11 Oct 2011
October 11, 2011

The Greening of Burlingame

Going Green

There is overwhelming evidence that our planet is undergoing significant changes that may compromise the future welfare of our children and grandchildren. We need to begin acting immediately to reduce carbon emissions and implement more sustainable practices.

Burlingame has already taken significant steps to “go green.” The city completed an energy audit in 2003 and has retrofitted city buildings with energy-efficient systems. The city installed a co-generation system in its wastewater treatment plant that reuses methane gas to power more than 20 percent of the facility, which saves the city about $150,000 each year. The city received a $160,000 rebate from Pacific Gas & Electric for this project. You can read more about the city’s progress to date on the city’s website and see why Burlingame was awarded a national environmental award in 2011.

Challenges Ahead
There is much more to be done. In August 2007 the Burlingame City Council unanimously supported the Mayor’s Climate Protection Agreement to advance the goals of the Kyoto Protocol, which addresses climate disruption. In 2007 I appointed a Green Ribbon Task Force to promote sustainability and green initiatives. In 2009 the council approved a Climate Action Plan (CAP) which was drafted by the Task Force. Our city is ahead of schedule in meeting 2012 interim targets for reducing carbon emissions.
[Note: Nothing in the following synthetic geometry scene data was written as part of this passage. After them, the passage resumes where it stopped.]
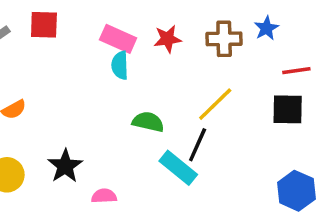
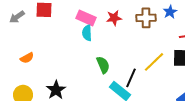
yellow line: (215, 104) -> (154, 62), moved
green semicircle: (148, 122) -> (103, 65), turned 54

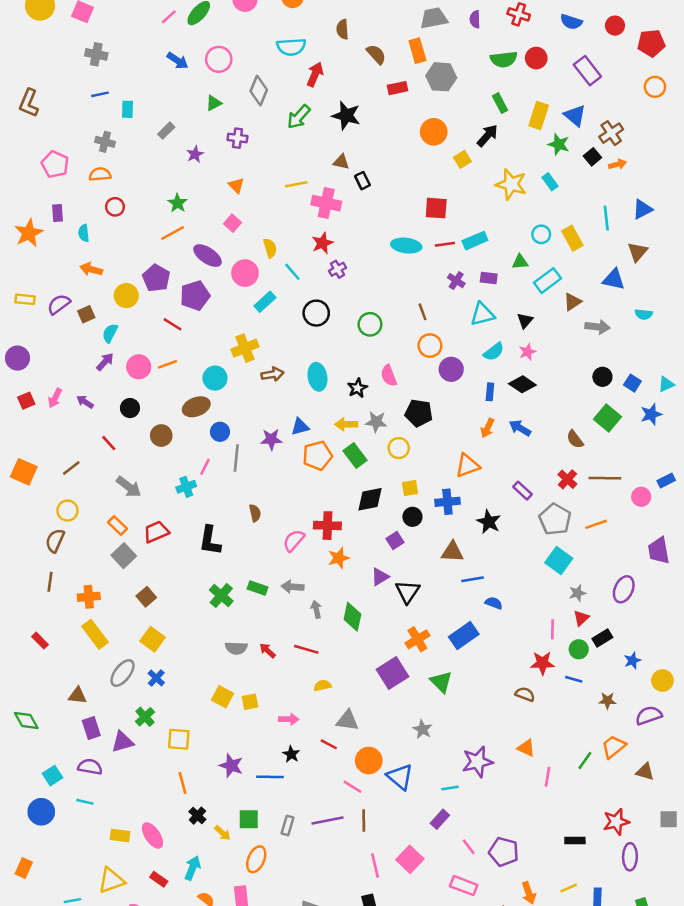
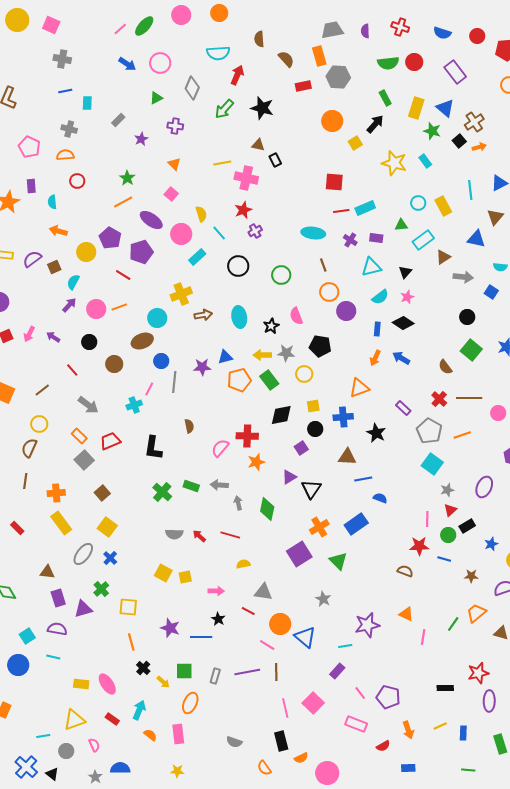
cyan ellipse: (406, 246) -> (313, 233), moved
blue square: (632, 383) -> (491, 292), moved

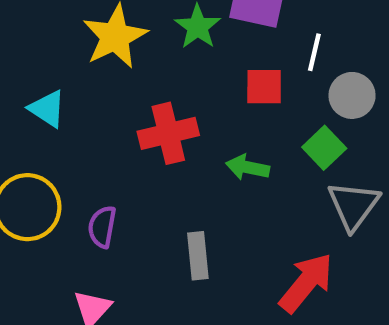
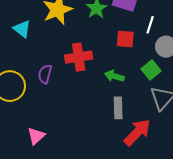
cyan triangle: (47, 109) -> (22, 29), moved
purple semicircle: (102, 227) -> (45, 74), moved
gray rectangle: (198, 256) -> (118, 108), moved

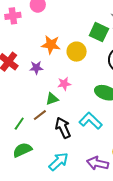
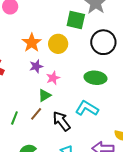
orange star: (51, 45) -> (32, 43), turned -30
purple star: (36, 68) -> (36, 66), moved
green line: (19, 124) -> (14, 118), moved

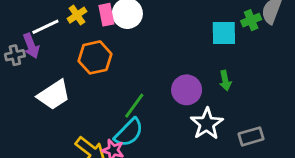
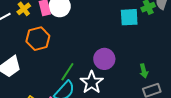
green arrow: (225, 81) -> (144, 71), moved
white star: (207, 124) -> (92, 82), moved

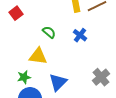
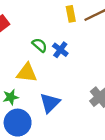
blue cross: (80, 35) -> (60, 50), moved

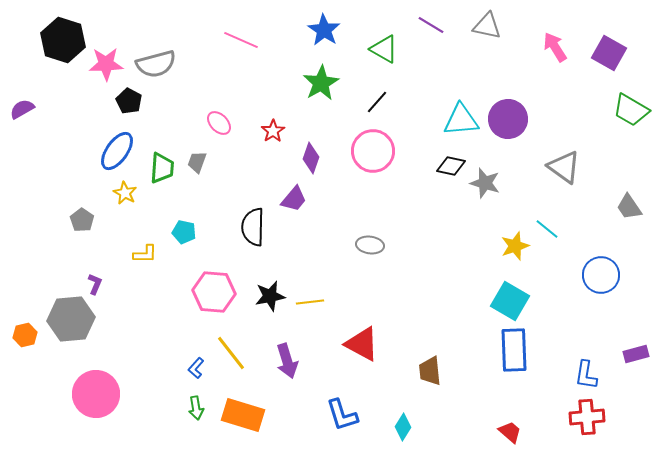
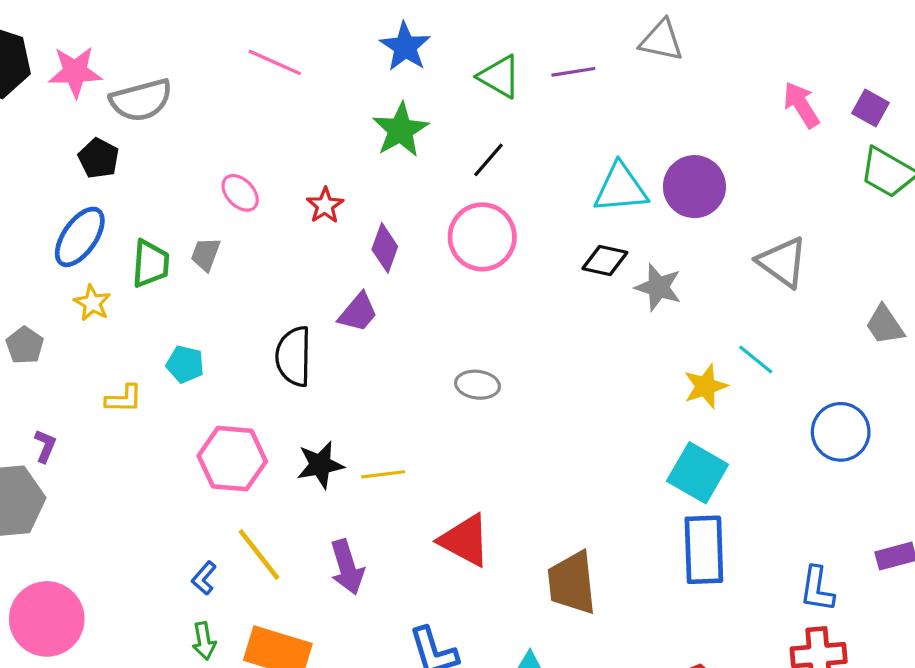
purple line: (431, 25) -> (573, 72), moved, turned -40
pink arrow: (555, 47) -> (801, 105), moved
purple square: (609, 53) -> (871, 108), moved, size x0.7
pink star: (106, 64) -> (75, 72), moved
brown trapezoid: (430, 371) -> (572, 583), size x1.4

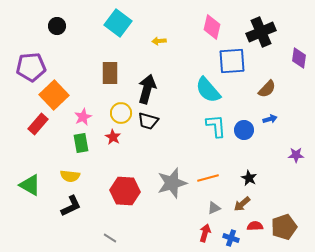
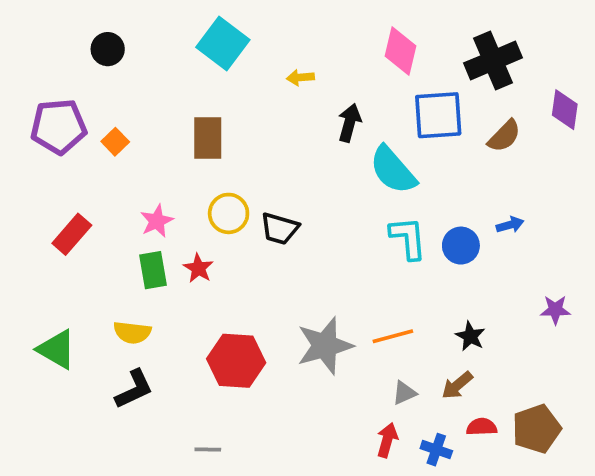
black arrow: (147, 89) -> (349, 123), moved, size x0.7
brown semicircle: (267, 89) -> (504, 136), moved
orange square: (54, 95) -> (115, 142), moved, size x0.5
red star: (113, 137) -> (198, 268), moved
purple star: (296, 155) -> (555, 310), moved
gray line: (110, 238) -> (208, 450), turned -32

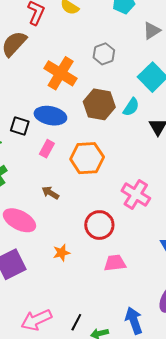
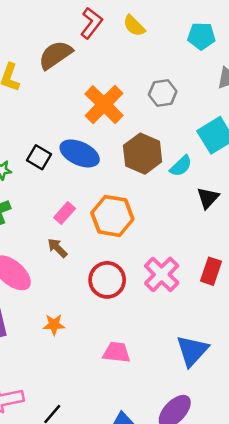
pink rectangle: (47, 149) -> (65, 213), moved
red circle: (99, 225) -> (107, 280), moved

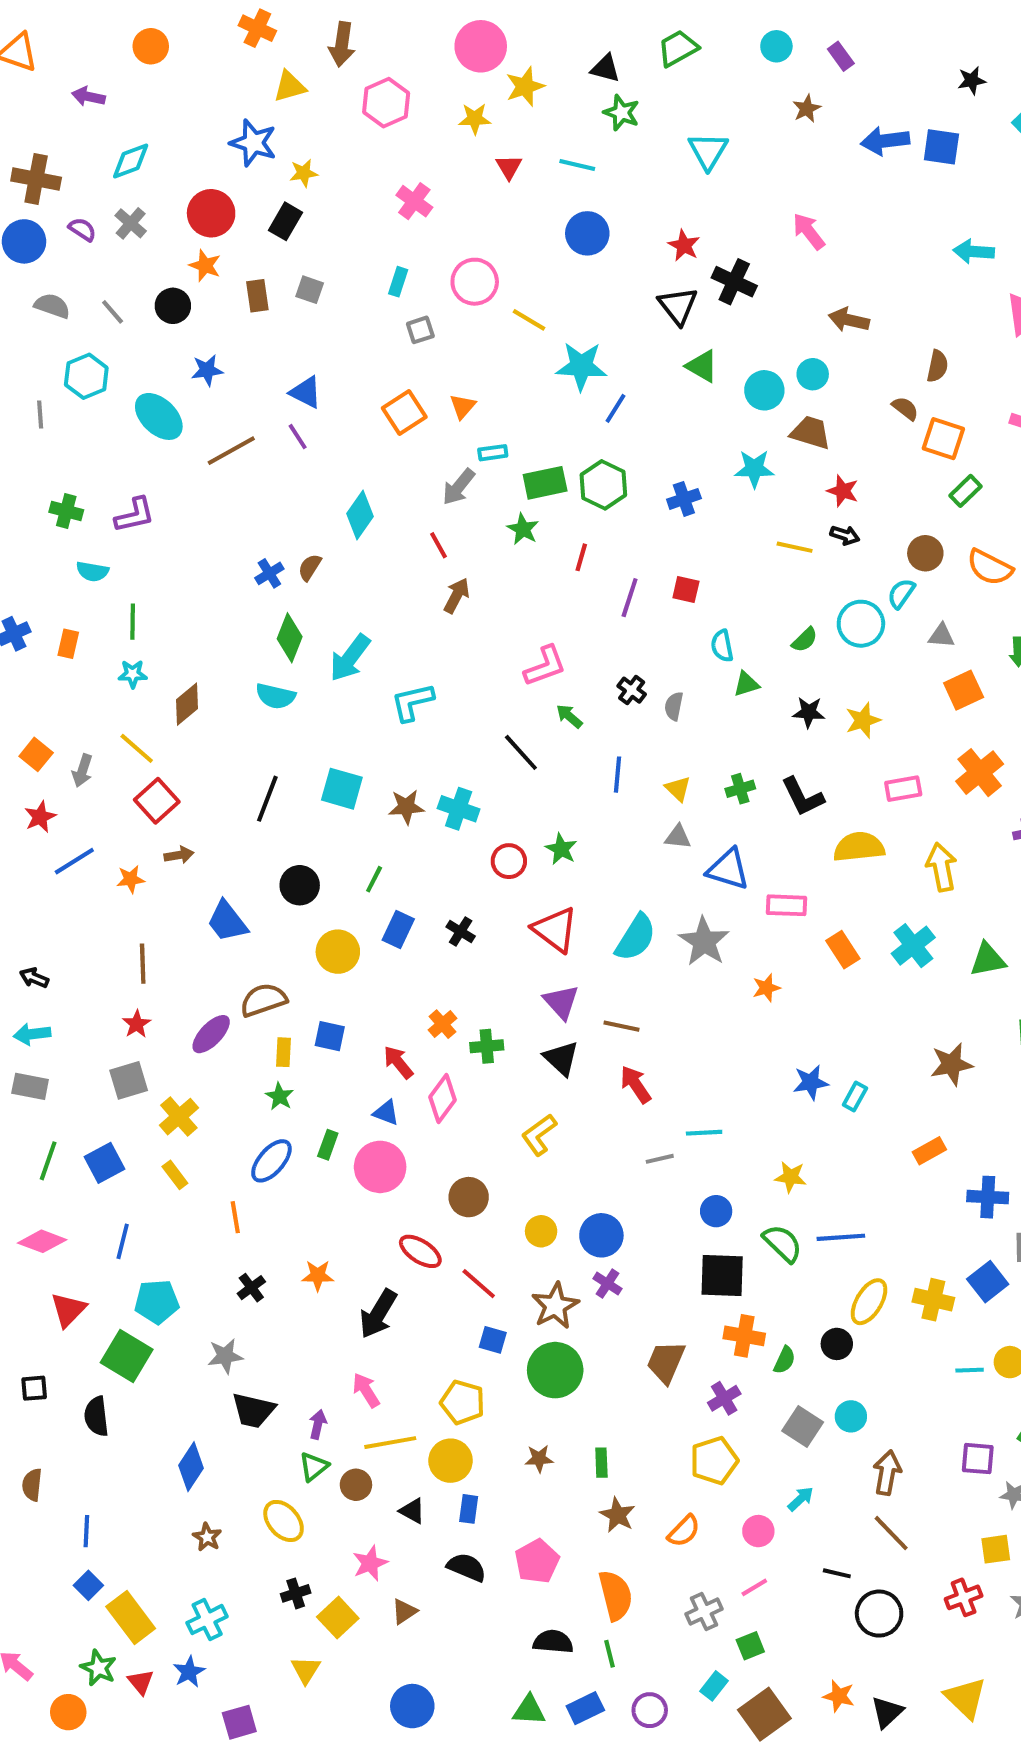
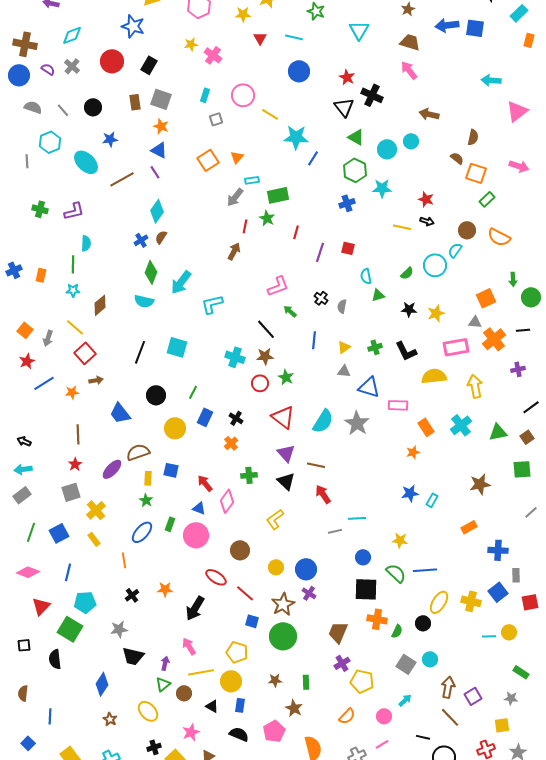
yellow star: (304, 173) -> (191, 44), moved
orange star: (205, 266) -> (161, 126), moved
gray square: (310, 290) -> (161, 99), size x1.5
brown trapezoid: (811, 433) -> (410, 42), moved
green hexagon: (603, 485) -> (355, 170), moved
cyan diamond: (360, 515) -> (157, 211), moved
red line: (438, 545) -> (245, 226), moved, turned 40
cyan semicircle: (92, 571) -> (86, 243), moved, turned -98
gray triangle: (941, 636) -> (475, 322), moved
yellow triangle: (678, 789) -> (344, 347), turned 40
pink rectangle: (903, 789) -> (456, 347), size x1.4
brown star: (406, 807) -> (265, 356), moved
orange star: (766, 988) -> (413, 452), moved
orange cross: (442, 1024) -> (231, 443), moved
gray rectangle: (30, 1086) -> (22, 495), turned -48
purple cross: (724, 1398) -> (342, 663), moved
purple square: (978, 1459) -> (473, 696), moved, turned -36
yellow pentagon: (714, 1461) -> (362, 681), turned 30
brown star: (618, 1515) -> (294, 708), moved
blue square: (88, 1585) -> (28, 743), moved

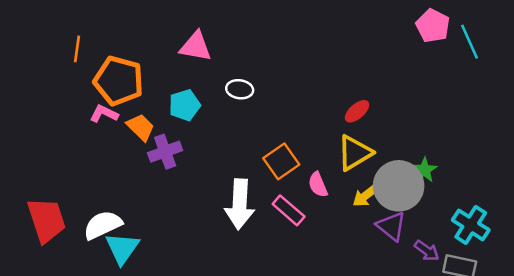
After completing the CAP, the Task Force disbanded and a Burlingame nonprofit formed called the Citizens Environmental Council – Burlingame. CEC has introduced a variety of green initiatives, including an annual Green Street Fair, a green seminar series and a Drive Less Challenge. CEC has helped win community support for a polystyrene ban and is working on other proposals.

A Countywide Plan
In February 2006, the San Mateo County Board of Supervisors appointed me to the Utilities and Sustainability Task Force, a countywide commission charged with creating an energy and sustainability plan for all cities in the county. Our recommendations and action plan were adopted by the county’s City/County Association of Governments for countywide implementation.

I am committed to making Burlingame a leader in reducing carbon emissions and becoming more sustainable. I am gratified that a 2007 city survey showed that 74 percent of our residents support the city’s involvement in environmentally friendly measures, even if the cost exceeds the projected operational savings over the life of the project. To those who say we can’t afford to go green, I say: We can’t afford not to. The reality is that many clean green initiatives pay for themselves in energy savings.